The mobility sector has secured the most offtake deals from global low-carbon hydrogen projects that have reached FID, according to an analysis of International Energy Agency (IEA) data by Hydrogen Economist.
Of the 364 projects registered with the IEA that have taken FID, almost half—158 projects—say that they have secured offtake with an entity in the mobility sector.
The next largest demand sector based on offtake agreements was the power sector with 76 projects, and then grid blending with 47 projects.
The refining, ammonia and methanol production sectors—traditionally seen as the key early adopters for hydrogen production—were registered as offtakers for just 45 projects.
Small-scale
The mobility sector has less consistent and smaller levels of demand than industry, making it more suited to early-stage, small production projects. Of the 158 projects that have taken FID and secured offtake from the mobility sector, over two-thirds were less than 2MW in size.

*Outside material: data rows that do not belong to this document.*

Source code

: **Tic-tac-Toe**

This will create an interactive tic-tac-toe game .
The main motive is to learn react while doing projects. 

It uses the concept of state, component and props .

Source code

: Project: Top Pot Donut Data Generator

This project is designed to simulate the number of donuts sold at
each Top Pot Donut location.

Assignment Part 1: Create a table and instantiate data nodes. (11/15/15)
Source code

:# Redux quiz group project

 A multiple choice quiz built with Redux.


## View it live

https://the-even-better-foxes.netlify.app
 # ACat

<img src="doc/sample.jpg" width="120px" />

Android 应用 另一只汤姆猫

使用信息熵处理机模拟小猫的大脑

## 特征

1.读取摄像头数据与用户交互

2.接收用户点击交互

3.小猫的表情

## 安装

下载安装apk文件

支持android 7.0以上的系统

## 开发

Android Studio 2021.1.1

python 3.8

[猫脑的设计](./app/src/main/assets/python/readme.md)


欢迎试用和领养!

Public transport projects often present the most compelling model for project financing, according to a report by law firm Norton Rose Fulbright, titled Financing hydrogen projects brings unique challenges.
“The amount of hydrogen needed and the locations for refuelling buses and trains are predetermined, so their operators can foreseeably constitute stable offtakers that may serve as the backbone for project financing in the transport sector,” it says.
The prevalence of mobility offtake deals is also explained by the fact that such deals are often signed in addition to offtake deals with other sectors—as was the case for just over a quarter of projects.
Scaling up
Larger projects tended to gravitate towards offtake from other sectors, according to the IEA data. Of the projects over 2MW in size that have taken FID, two-thirds had industrial or grid-blending offtake secured. The power sector was the most prevalent offtaker of all the sectors within the industrial bracket.
“Existing offtake structures can be readily applied to hydrogen in the power sector. In areas with high renewables penetration, hydrogen projects may be particularly appealing as a way to avoid curtailment of renewable electricity plants and to supplement intermittent power generation,” says the Norton Rose Fulbright report.
And blue hydrogen projects are more likely to be used to meet industrial demand than mobility demand, the data shows. Of the 14 registered blue hydrogen projects that have taken FID, 9 serve the industrial sector and none serve the mobility sector. This is likely due to the fact that fossil fuels used to create blue hydrogen are also used in industrial processes.
Changing landscape
Once large commercial-scale projects start to become operational, hydrogen demand models created by the IEA, thinktank the Energy Transitions Commission (ETC) and risk management group DNV broadly concur that the refining, methanol production and ammonia production are likely to form the bulk of low-carbon hydrogen demand by 2030.
The IEA project database was last updated at the end of last year.